**Exercise directions:** Reproduce the material line for line, starting at the line that contains "locality: Department of" and continuing through the final line of the material.

**Task data:**
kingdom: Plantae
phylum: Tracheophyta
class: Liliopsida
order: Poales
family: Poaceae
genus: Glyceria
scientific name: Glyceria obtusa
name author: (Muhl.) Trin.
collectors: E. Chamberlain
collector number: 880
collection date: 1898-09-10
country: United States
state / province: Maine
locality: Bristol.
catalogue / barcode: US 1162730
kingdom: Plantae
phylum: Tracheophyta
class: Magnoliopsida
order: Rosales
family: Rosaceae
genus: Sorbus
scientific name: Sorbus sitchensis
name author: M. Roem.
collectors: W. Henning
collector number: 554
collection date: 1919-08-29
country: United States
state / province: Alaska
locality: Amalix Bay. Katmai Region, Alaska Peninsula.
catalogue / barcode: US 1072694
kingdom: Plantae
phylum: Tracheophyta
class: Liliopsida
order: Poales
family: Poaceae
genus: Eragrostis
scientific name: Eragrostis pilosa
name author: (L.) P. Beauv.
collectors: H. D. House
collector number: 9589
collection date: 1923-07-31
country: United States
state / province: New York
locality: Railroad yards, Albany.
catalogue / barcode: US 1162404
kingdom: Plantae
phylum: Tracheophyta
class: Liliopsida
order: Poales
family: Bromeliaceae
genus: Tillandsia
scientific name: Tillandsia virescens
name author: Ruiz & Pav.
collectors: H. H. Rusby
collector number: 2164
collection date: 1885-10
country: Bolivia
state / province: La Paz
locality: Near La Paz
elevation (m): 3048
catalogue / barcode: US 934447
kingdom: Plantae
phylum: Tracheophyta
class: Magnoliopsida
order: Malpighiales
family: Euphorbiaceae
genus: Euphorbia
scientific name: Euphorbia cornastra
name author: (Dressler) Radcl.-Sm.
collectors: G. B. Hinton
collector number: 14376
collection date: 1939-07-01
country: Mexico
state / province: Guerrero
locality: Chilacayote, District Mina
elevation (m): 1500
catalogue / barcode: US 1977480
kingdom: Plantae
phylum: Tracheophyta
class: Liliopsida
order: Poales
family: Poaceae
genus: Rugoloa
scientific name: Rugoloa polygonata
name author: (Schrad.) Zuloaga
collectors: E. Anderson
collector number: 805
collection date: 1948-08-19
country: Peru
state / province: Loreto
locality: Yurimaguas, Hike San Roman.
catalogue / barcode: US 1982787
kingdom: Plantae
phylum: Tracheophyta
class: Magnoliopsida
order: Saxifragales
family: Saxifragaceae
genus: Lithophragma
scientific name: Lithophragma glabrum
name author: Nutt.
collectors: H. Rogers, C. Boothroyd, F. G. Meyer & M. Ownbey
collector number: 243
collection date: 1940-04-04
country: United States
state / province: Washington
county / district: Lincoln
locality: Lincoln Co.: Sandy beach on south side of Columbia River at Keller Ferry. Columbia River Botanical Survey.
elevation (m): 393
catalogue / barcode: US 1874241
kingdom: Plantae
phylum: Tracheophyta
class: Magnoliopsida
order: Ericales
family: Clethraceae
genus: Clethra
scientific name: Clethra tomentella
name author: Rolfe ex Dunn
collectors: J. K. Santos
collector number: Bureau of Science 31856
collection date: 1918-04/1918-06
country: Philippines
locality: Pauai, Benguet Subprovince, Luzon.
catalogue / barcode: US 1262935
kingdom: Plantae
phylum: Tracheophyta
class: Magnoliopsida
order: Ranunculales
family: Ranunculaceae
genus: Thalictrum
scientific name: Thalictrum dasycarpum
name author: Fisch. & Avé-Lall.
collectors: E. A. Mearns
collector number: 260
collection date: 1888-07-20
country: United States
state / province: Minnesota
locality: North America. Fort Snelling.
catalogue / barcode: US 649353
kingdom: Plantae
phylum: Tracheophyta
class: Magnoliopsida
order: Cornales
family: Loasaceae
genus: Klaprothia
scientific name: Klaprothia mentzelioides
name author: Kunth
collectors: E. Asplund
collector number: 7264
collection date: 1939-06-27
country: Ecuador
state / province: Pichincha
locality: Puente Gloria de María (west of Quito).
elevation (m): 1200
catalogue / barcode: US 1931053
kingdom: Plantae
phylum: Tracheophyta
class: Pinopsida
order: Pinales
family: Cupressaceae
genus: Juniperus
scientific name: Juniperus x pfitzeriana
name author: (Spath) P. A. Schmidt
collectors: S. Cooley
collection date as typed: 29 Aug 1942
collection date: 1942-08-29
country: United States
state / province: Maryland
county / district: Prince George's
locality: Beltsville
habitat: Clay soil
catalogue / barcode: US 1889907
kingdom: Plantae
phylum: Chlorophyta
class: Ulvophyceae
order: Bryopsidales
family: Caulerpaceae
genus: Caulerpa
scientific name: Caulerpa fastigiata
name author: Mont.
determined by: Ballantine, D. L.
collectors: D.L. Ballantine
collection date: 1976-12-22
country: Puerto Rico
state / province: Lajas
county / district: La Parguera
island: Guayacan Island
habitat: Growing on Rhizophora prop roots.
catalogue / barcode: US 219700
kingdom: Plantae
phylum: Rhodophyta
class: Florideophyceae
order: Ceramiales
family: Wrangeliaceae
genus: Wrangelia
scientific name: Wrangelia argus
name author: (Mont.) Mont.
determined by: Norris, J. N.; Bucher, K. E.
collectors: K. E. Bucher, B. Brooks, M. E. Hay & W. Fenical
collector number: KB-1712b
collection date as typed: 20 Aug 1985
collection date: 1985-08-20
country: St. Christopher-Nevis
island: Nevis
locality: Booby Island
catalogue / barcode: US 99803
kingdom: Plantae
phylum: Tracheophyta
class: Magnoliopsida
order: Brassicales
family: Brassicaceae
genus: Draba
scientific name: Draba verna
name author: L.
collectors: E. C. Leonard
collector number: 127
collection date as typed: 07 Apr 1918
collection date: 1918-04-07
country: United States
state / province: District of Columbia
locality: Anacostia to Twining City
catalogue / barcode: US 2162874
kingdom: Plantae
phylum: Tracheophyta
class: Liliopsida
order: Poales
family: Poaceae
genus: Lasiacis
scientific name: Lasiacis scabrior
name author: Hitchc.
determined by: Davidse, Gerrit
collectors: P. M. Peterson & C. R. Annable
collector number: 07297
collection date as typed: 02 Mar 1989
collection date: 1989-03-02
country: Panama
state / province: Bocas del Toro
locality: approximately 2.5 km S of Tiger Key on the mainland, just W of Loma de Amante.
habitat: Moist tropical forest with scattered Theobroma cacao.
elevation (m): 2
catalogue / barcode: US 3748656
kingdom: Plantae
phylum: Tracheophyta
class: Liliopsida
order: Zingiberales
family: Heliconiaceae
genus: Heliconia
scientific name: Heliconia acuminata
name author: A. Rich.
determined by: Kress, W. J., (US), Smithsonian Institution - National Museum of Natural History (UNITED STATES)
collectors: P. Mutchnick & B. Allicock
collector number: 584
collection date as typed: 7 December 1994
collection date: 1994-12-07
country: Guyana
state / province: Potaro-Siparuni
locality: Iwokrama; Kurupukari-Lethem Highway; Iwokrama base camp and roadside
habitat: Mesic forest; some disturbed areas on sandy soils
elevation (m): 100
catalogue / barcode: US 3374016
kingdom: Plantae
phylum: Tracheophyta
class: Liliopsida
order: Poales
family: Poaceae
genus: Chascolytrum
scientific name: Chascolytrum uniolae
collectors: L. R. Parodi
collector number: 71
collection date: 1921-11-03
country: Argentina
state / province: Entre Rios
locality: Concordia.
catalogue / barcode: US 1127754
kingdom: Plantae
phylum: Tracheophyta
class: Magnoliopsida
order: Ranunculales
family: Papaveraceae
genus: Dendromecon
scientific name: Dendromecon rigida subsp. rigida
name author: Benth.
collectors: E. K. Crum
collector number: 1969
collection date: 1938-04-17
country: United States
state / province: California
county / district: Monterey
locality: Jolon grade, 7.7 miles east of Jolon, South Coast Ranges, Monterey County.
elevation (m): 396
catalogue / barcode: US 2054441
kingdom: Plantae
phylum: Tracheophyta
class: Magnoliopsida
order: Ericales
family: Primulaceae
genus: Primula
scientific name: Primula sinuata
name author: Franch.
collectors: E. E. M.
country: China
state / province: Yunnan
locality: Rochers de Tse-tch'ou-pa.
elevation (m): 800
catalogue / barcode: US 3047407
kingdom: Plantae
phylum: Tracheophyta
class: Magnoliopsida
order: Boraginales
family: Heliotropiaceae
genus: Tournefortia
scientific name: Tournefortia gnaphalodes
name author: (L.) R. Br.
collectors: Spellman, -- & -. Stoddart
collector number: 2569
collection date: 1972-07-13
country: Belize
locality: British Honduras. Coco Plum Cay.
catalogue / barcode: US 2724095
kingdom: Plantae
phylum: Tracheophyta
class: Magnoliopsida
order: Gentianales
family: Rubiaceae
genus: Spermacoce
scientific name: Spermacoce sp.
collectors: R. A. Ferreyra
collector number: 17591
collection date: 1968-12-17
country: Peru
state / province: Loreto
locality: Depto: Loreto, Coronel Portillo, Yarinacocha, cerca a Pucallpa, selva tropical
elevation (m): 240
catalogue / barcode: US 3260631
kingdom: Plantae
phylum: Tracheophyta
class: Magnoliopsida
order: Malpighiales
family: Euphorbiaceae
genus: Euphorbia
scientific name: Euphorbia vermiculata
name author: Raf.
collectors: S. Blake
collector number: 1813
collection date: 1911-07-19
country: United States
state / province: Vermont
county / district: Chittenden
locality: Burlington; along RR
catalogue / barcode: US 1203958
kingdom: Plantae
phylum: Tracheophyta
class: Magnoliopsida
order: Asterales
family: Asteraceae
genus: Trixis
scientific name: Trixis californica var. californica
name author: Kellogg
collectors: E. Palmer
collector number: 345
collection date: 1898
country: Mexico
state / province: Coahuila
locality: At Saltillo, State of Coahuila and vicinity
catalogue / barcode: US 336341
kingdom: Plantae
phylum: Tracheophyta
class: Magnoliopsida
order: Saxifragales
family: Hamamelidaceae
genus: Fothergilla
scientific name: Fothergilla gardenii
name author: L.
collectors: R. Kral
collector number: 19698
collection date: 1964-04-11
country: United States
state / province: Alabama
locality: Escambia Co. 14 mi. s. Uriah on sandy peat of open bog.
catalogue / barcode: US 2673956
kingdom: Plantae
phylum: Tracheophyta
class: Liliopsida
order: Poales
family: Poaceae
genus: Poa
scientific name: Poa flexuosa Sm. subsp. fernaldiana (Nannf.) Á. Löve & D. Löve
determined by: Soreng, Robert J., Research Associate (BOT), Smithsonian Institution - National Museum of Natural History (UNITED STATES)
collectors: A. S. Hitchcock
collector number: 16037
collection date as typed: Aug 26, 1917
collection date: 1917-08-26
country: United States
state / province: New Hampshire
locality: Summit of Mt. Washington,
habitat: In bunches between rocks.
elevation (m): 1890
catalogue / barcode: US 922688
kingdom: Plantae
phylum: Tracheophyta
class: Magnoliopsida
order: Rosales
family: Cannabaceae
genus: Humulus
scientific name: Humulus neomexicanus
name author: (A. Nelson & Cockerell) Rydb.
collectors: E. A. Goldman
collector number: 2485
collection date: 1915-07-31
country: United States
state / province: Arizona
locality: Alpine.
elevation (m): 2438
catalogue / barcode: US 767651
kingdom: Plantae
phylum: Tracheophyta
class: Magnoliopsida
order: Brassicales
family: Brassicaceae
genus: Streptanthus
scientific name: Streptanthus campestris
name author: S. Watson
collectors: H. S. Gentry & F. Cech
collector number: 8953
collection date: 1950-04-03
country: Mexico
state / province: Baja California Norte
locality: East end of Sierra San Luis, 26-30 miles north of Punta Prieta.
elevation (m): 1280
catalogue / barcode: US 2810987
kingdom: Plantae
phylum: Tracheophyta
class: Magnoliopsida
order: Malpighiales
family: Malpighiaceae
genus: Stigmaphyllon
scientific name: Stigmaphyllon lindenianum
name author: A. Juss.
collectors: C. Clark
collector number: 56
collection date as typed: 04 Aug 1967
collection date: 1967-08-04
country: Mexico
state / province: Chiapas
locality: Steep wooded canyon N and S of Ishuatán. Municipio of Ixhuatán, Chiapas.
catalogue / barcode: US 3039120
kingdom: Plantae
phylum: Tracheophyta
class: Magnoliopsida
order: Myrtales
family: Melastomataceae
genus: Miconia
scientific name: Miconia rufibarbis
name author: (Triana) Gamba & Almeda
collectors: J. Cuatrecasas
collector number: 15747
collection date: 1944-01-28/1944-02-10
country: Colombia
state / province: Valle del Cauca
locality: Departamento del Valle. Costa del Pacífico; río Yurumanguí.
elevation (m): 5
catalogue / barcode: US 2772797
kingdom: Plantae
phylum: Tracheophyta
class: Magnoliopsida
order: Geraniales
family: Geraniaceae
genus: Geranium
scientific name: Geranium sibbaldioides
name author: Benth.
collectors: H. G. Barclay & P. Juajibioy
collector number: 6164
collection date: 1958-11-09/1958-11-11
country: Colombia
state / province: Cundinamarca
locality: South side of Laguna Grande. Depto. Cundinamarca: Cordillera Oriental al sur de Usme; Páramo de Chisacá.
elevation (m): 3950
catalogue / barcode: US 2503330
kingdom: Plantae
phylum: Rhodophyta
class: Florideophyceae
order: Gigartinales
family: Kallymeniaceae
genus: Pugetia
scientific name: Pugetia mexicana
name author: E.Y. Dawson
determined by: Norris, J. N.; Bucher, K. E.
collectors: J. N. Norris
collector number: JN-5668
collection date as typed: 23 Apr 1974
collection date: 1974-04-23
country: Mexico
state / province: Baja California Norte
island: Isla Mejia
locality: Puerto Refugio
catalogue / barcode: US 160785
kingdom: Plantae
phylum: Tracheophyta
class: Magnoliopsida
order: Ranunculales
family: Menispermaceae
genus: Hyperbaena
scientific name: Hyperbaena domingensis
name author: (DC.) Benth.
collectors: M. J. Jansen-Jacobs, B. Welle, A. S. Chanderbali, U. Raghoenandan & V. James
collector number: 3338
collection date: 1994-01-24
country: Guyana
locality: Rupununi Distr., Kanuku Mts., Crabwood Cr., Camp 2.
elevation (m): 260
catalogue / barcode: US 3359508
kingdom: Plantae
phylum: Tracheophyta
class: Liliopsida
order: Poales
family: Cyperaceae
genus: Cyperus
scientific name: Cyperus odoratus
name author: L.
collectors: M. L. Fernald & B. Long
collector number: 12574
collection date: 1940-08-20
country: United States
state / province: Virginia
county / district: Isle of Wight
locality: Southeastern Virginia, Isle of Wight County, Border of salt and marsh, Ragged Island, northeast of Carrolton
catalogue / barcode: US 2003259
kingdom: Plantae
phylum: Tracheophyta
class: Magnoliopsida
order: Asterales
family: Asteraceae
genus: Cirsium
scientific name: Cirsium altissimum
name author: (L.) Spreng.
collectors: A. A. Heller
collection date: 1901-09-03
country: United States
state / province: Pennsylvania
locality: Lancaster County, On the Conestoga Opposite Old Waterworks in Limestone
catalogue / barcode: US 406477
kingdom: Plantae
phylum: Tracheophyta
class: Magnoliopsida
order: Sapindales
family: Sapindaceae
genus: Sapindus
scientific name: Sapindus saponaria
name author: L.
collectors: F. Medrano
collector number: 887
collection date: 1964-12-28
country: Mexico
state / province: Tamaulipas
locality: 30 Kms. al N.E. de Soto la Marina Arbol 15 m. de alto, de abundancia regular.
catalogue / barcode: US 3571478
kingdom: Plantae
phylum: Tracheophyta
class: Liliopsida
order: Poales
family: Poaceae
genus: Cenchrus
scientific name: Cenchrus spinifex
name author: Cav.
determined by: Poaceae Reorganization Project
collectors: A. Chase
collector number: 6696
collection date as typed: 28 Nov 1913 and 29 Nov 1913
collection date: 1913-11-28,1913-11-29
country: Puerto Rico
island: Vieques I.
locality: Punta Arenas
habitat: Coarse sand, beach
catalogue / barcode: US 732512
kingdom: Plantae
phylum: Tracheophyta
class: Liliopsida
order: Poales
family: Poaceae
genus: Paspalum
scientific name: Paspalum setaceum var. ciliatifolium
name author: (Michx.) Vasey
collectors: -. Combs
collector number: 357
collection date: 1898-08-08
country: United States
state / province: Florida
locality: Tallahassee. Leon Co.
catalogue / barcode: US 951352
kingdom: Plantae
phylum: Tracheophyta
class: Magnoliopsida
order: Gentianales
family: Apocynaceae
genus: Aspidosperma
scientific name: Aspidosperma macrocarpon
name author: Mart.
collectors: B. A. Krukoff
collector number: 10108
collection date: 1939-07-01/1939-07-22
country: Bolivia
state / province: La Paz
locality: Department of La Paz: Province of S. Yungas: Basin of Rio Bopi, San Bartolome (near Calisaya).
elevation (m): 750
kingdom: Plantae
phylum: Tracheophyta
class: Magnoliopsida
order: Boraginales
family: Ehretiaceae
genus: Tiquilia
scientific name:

**Task answer:**
locality: Department of La Paz: Province of S. Yungas: Basin of Rio Bopi, San Bartolome (near Calisaya).
elevation (m): 750
kingdom: Plantae
phylum: Tracheophyta
class: Magnoliopsida
order: Boraginales
family: Ehretiaceae
genus: Tiquilia
scientific name:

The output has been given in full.